I can’t be sure, but The Secret of My Success, released that year, has always been one of my favorite movies and Michael J. Fox as Brantley Foster/Carlton Whitfield definitely epitomized the realization of The American Dream. Certainly, messages like that fostered my visceral understanding of the phrase:

  • Anyone can become anything they want to be.
  • No goal is outside your reach if you try hard enough or fall into the right kind of luck.
  • Social class is not a birthright.

The small part of me that is a cynic views my son’s answers, so different than what I envision mine would have been, as a confirmation of the dour outlook in Robert D. Putnam’s book Our Kids: The American Dream in Crisis – the dream of upward mobility, rags-to-riches, financial success for all has become a fantasy, not a realistic goal for kids growing up today.

I agree with the conclusions of the book (and greatly appreciate that Mr. Putnam puts neither the blame for nor solution for the growing opportunity gap at the feet of teachers and schools). But I think the origin of the phrase “American dream” can offer a different insight.

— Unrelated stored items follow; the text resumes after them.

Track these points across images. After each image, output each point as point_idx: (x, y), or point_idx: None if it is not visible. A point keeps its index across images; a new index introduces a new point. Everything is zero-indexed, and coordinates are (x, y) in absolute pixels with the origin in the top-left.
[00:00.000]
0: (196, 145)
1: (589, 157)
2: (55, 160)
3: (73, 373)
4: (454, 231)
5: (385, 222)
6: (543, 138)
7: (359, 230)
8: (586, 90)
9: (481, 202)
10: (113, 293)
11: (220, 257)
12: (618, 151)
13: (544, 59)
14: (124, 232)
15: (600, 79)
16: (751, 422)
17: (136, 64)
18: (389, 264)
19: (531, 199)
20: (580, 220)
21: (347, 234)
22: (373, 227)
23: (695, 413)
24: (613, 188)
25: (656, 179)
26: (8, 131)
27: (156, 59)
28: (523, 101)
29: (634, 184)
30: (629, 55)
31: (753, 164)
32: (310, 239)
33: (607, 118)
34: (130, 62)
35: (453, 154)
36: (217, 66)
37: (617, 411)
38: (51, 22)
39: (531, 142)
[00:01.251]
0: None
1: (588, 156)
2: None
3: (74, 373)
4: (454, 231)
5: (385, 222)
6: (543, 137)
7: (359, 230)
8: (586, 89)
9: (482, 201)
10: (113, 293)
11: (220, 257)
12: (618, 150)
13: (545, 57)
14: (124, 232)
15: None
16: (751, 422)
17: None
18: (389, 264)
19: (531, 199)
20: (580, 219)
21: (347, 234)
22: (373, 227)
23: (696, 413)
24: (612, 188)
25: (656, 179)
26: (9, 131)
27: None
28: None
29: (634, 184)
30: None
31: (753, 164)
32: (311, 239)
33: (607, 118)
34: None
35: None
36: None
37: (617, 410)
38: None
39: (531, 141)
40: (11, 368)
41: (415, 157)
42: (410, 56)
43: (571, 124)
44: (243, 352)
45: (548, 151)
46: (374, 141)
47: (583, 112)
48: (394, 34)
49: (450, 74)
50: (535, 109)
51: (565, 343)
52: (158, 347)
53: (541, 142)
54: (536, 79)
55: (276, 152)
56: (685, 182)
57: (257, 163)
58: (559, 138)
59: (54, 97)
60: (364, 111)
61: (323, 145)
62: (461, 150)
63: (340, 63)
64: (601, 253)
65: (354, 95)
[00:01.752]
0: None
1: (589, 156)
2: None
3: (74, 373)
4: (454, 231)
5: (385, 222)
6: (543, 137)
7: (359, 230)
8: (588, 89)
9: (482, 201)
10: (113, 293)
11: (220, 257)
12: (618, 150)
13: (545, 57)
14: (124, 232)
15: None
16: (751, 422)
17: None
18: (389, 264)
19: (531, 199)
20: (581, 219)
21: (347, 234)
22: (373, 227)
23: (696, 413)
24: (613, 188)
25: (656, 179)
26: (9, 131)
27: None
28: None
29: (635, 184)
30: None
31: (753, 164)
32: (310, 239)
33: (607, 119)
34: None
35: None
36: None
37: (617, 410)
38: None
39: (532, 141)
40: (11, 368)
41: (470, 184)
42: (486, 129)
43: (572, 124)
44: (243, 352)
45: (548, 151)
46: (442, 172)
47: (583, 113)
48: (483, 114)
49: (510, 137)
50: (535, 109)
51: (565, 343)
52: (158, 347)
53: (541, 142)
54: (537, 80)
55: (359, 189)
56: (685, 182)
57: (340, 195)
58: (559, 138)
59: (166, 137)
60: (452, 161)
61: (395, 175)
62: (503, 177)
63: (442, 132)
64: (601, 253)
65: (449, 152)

James Adams is credited with coining the phrase in his book, The Epic of America, in 1931.  Here are two quotes explaining his vision of this ideal:

“the American dream, that dream of a land in which life should be better and richer and fuller for everyone, with opportunity for each according to ability or achievement.”

“a dream of a social order in which each man and each woman shall be able to attain the fullest stature of which they innately capable, and be recognized by others for what they are, regardless of fortuitous circumstance of birth or position” 

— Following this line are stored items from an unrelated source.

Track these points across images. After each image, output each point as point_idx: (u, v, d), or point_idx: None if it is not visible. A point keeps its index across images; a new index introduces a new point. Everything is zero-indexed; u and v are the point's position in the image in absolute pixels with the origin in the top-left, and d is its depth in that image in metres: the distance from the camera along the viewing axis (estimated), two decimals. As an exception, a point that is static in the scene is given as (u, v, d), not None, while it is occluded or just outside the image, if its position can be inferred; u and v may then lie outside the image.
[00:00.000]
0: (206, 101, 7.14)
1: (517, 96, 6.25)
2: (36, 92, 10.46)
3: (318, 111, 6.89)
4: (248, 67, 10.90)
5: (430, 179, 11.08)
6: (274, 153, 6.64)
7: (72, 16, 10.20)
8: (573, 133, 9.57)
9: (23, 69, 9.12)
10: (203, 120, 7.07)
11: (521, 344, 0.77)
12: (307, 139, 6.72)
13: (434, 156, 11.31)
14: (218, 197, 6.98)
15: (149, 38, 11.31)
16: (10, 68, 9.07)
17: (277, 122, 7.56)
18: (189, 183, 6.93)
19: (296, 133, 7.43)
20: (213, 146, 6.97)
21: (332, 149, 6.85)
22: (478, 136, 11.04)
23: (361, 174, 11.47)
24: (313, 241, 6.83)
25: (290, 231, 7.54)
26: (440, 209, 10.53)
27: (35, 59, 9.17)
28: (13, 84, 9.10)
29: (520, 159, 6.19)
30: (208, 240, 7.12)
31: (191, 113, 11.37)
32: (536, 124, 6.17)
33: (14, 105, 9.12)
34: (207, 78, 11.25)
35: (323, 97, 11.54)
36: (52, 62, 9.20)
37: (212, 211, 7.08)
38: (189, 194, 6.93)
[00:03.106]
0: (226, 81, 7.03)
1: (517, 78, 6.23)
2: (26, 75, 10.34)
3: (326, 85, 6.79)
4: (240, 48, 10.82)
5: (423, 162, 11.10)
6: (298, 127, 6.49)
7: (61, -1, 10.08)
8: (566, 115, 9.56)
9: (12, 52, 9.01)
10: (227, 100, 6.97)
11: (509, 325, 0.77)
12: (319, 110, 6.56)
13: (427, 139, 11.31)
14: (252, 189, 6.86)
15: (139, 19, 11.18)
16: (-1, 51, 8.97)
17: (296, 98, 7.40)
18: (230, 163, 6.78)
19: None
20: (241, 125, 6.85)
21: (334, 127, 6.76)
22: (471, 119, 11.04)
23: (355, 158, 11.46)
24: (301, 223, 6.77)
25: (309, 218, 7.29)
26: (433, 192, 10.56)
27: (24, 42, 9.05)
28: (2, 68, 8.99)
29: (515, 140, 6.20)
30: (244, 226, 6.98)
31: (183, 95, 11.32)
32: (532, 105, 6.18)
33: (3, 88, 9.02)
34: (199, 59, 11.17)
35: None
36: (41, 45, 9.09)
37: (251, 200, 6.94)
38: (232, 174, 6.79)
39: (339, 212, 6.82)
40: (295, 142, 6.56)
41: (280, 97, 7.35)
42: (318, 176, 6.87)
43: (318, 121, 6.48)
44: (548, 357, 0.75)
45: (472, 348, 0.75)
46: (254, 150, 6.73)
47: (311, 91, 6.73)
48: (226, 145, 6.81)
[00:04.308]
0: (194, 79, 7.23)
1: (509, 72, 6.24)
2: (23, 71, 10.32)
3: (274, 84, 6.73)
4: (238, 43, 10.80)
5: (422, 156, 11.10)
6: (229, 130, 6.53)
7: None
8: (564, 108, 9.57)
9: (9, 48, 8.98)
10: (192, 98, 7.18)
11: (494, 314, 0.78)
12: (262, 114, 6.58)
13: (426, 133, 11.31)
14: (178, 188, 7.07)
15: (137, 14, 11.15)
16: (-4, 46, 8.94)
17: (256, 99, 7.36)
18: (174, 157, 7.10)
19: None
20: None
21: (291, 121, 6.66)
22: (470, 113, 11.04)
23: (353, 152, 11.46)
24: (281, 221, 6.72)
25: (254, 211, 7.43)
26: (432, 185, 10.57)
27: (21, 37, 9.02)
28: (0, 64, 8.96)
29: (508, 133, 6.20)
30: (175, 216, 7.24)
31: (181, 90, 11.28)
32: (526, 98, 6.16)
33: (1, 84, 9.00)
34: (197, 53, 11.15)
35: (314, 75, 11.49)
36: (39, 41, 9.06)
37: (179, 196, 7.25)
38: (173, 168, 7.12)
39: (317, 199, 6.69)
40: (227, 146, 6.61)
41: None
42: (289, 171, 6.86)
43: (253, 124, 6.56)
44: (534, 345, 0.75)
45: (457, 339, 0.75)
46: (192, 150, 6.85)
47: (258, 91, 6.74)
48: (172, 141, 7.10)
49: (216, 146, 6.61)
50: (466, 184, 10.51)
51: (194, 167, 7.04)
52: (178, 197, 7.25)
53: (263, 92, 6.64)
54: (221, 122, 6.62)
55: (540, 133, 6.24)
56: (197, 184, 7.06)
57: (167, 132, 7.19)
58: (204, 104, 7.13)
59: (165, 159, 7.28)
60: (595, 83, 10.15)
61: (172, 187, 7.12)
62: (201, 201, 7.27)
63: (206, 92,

Did you catch the missing element from my original understanding?  Ability, innate capability, matters. Our brains are not all created equal, and yet we too often equate intellectual capacity and capability with human worth, the value of a person as an individual, their ability to contribute meaningfully to society.  For a long time in the United States, that value has been tied to a college degree.

By Tracy Hood Ballinger on Apr 13, 2016 at 1:27 pm

As a member of the inaugural cohort of the Woodrow Wilson Fellowship for MBA in Educational Leadership at the University of Indianapolis, I had the opportunity to visit Switzerland to learn more about how and why their education system is successful.  We were looking for interplays between government and business, policy and practice.  But what was most striking was the cultural pride in their approach to educational conclusions. Education is compulsory and uniform for the primary and lower secondary levels (up to about age 15). The upper secondary programs are split into academic and vocational paths and in the eyes of the Swiss, leaving school with a diploma or a certification are equally valued and valuable conclusions. The paths to either outcome are fluid and overlapping – students are not locked into one particular exit based on their entrance. Ability, interests, personal priorities, and a wide host of other factors, allow students and families to determine what is the best end-result of time in school.

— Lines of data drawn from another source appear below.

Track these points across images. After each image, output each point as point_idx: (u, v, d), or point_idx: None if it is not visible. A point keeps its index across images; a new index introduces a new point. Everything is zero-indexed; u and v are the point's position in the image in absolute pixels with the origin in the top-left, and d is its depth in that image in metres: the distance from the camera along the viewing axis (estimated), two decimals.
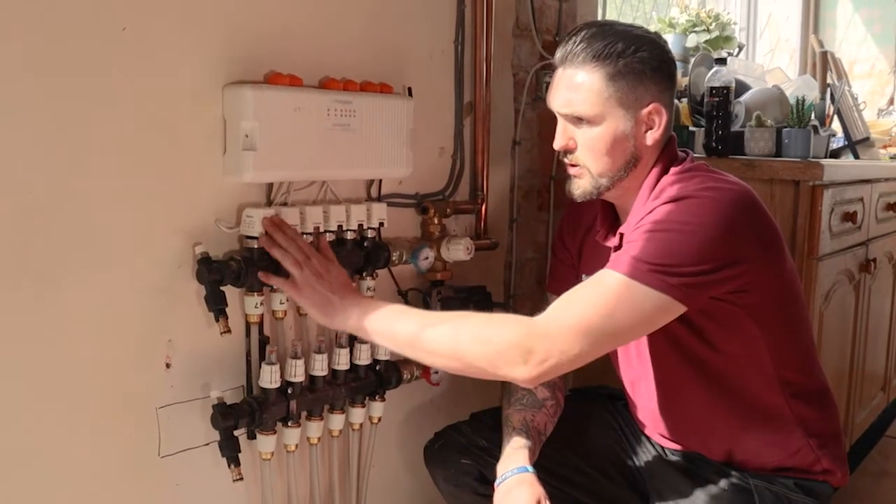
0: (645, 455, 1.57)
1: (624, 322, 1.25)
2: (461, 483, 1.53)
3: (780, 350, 1.41)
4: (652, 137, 1.39)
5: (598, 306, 1.25)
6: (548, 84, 1.48)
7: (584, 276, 1.57)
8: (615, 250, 1.45)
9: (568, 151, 1.42)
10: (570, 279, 1.60)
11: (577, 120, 1.38)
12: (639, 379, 1.51)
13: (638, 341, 1.46)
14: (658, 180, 1.40)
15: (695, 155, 1.89)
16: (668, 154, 1.43)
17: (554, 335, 1.24)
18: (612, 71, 1.34)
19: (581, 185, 1.42)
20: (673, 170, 1.40)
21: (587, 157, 1.39)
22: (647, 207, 1.36)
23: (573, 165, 1.42)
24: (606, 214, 1.51)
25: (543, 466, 1.45)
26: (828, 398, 1.51)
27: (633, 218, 1.41)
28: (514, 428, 1.47)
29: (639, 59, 1.35)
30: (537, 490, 1.34)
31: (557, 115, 1.42)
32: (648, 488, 1.54)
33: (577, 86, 1.37)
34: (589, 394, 1.72)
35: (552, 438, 1.53)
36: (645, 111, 1.37)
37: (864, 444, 2.67)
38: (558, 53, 1.40)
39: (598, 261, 1.53)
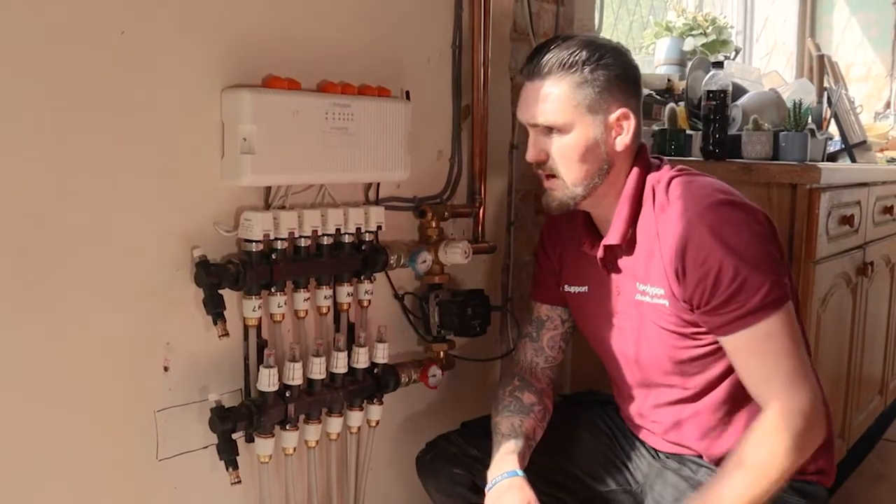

What would that look like in America if the Dream of success were actually tied to helping every student “attain the fullest stature of which they innately capable”? And what if we let every student develop into that fullest stature at their own pace until their brains had started maturing?  What could happen if we truly mean college and career ready (as in college or career as well as college then career) and then actually esteemed all career paths equally, even if not all of them required a college degree?

Right now, my son wants to be a doctor and so far he is showing potential and passion for that future.  But he also is pretty passionate about videogames and talks about wanting to have a job designing them. One of those paths would not require college, the other would; one could let his earning potential start immediately, the other only after an extended time and financial investment. Factors like job availability, work environment, opportunities for travel, mental stimulation, sense of fulfillment, available time with friends and family aren’t directly tied to college degrees. My pride will follow the outcome that lets him attain the future he wants, not in the path he took to get there.